• **Data provided**:
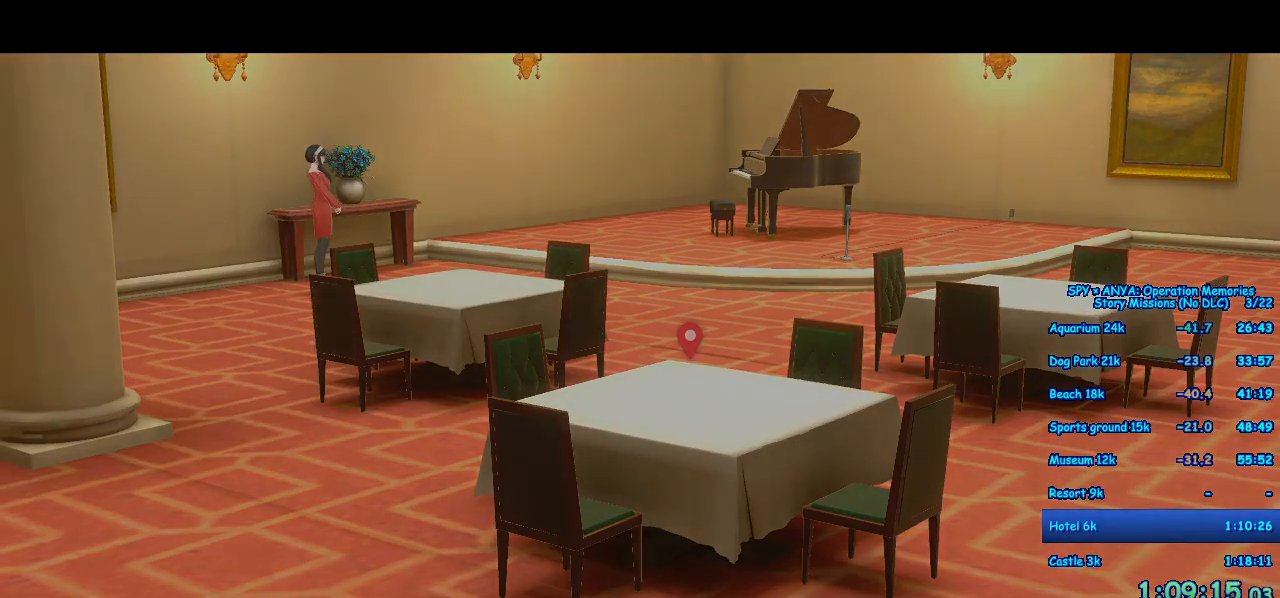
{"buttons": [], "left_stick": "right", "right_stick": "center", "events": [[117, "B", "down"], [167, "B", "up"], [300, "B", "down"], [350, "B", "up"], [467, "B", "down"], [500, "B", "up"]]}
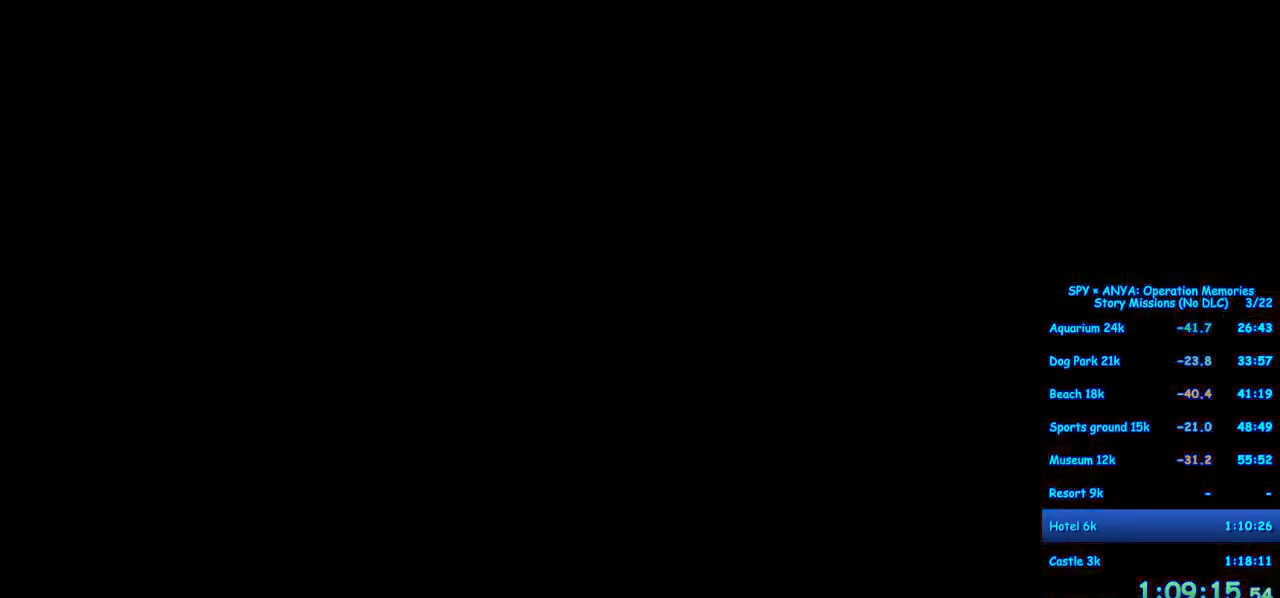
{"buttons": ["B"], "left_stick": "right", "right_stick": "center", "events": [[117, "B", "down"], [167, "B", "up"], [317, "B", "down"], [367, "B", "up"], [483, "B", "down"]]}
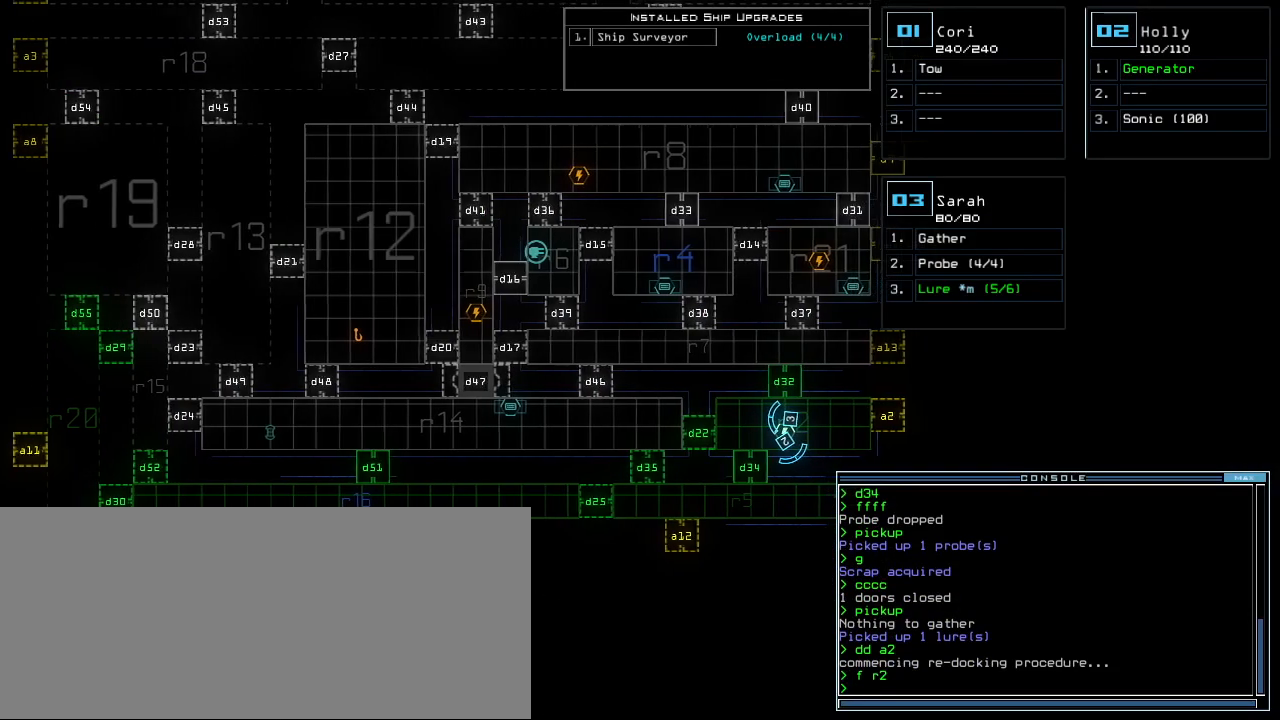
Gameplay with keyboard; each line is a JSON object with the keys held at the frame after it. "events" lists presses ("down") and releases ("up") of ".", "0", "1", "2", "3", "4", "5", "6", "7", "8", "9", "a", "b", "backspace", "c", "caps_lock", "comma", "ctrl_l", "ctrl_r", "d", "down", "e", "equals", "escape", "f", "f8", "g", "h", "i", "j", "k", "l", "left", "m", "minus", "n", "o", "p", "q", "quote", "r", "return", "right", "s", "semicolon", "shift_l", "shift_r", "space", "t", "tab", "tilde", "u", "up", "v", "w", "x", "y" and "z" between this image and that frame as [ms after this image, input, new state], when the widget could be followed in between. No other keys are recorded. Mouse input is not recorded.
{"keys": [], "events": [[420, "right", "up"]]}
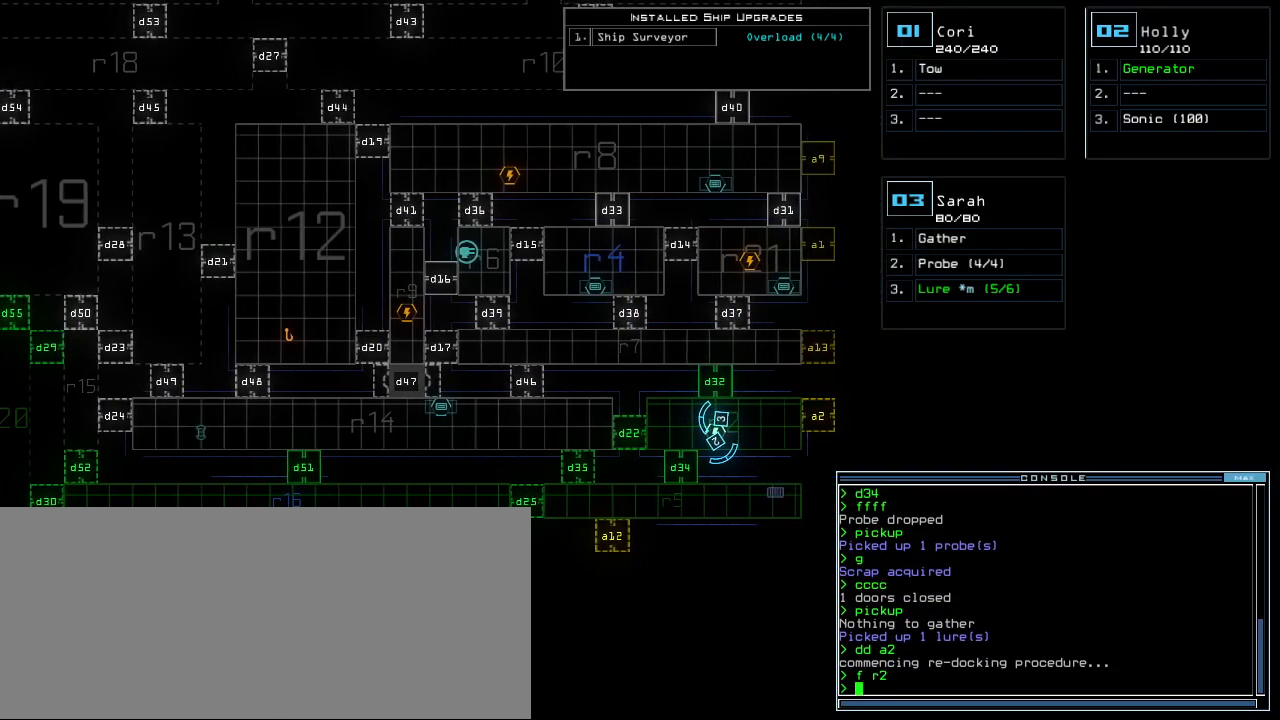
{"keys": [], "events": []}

* * *

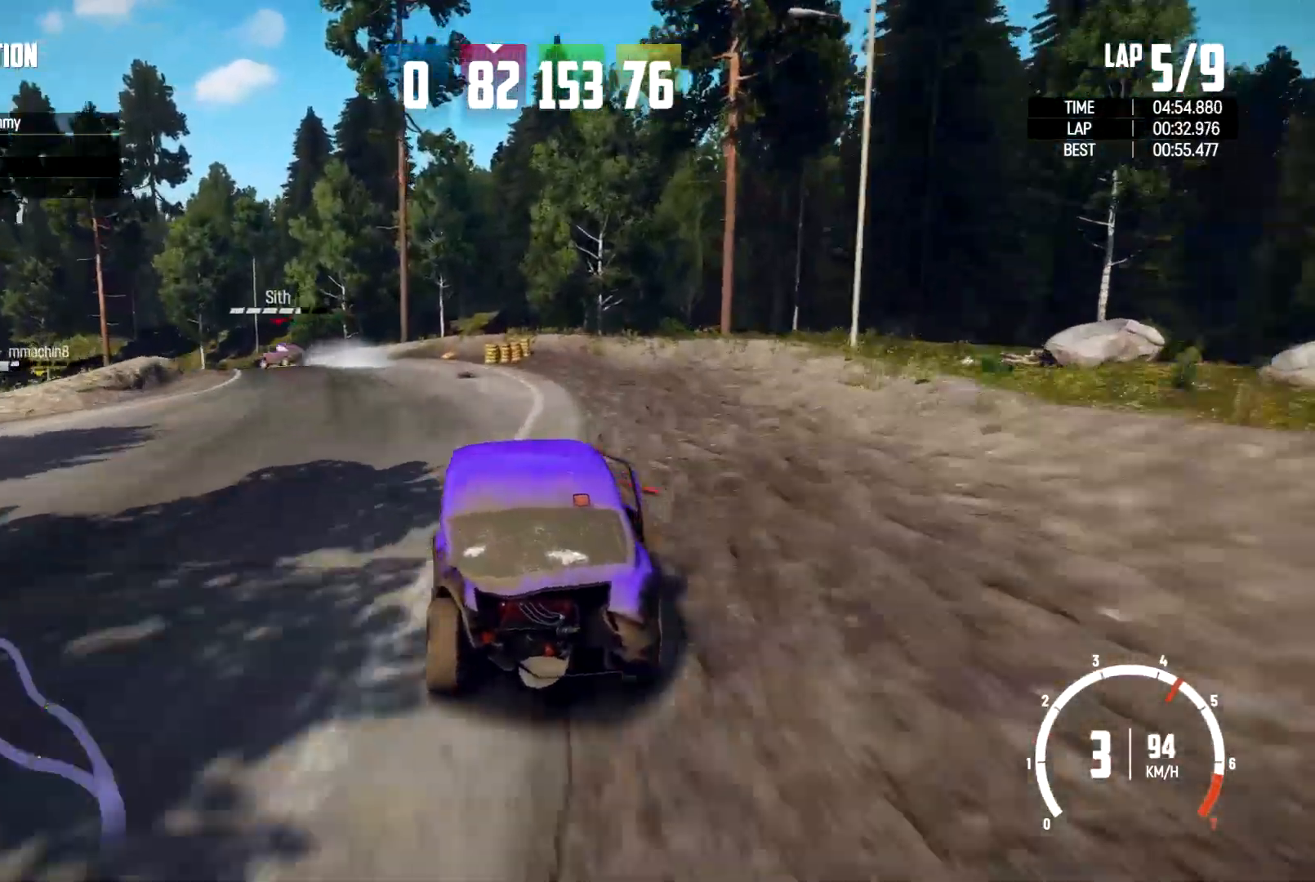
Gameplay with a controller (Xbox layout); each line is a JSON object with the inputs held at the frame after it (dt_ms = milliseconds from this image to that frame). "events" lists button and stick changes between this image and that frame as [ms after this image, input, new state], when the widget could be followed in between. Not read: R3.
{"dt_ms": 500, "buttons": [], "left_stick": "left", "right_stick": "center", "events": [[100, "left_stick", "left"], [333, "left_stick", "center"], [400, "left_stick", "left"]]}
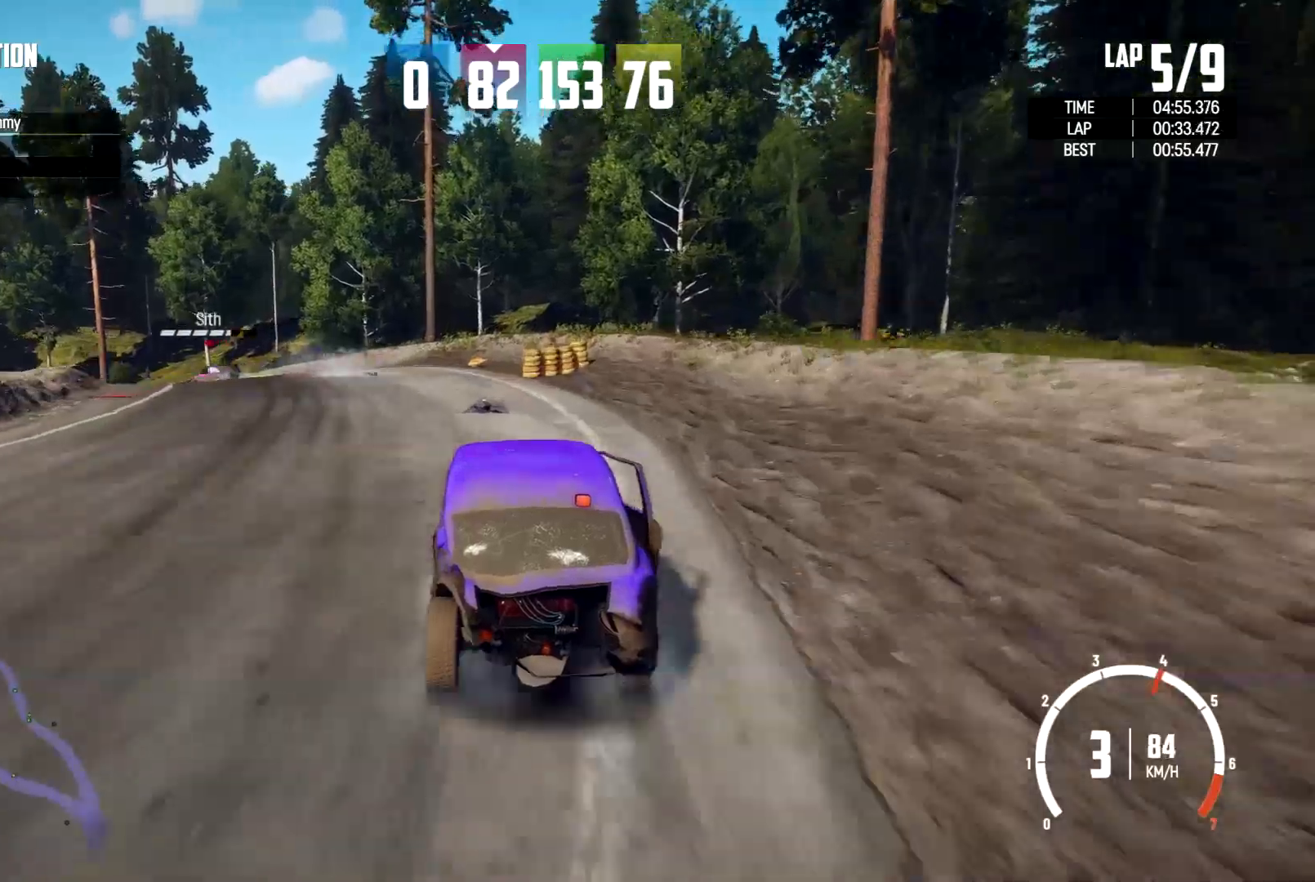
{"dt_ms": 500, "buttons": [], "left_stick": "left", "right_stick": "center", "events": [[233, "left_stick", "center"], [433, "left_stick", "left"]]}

• **How to complete this task**: Which of the lines above mention the word "buttons"? Pull those lines out.

• **Solved problem**:
{"buttons": [], "left_stick": "right", "right_stick": "center", "events": [[117, "B", "down"], [167, "B", "up"], [300, "B", "down"], [350, "B", "up"], [467, "B", "down"], [500, "B", "up"]]}
{"buttons": ["B"], "left_stick": "right", "right_stick": "center", "events": [[117, "B", "down"], [167, "B", "up"], [317, "B", "down"], [367, "B", "up"], [483, "B", "down"]]}
{"dt_ms": 500, "buttons": [], "left_stick": "left", "right_stick": "center", "events": [[100, "left_stick", "left"], [333, "left_stick", "center"], [400, "left_stick", "left"]]}
{"dt_ms": 500, "buttons": [], "left_stick": "left", "right_stick": "center", "events": [[233, "left_stick", "center"], [433, "left_stick", "left"]]}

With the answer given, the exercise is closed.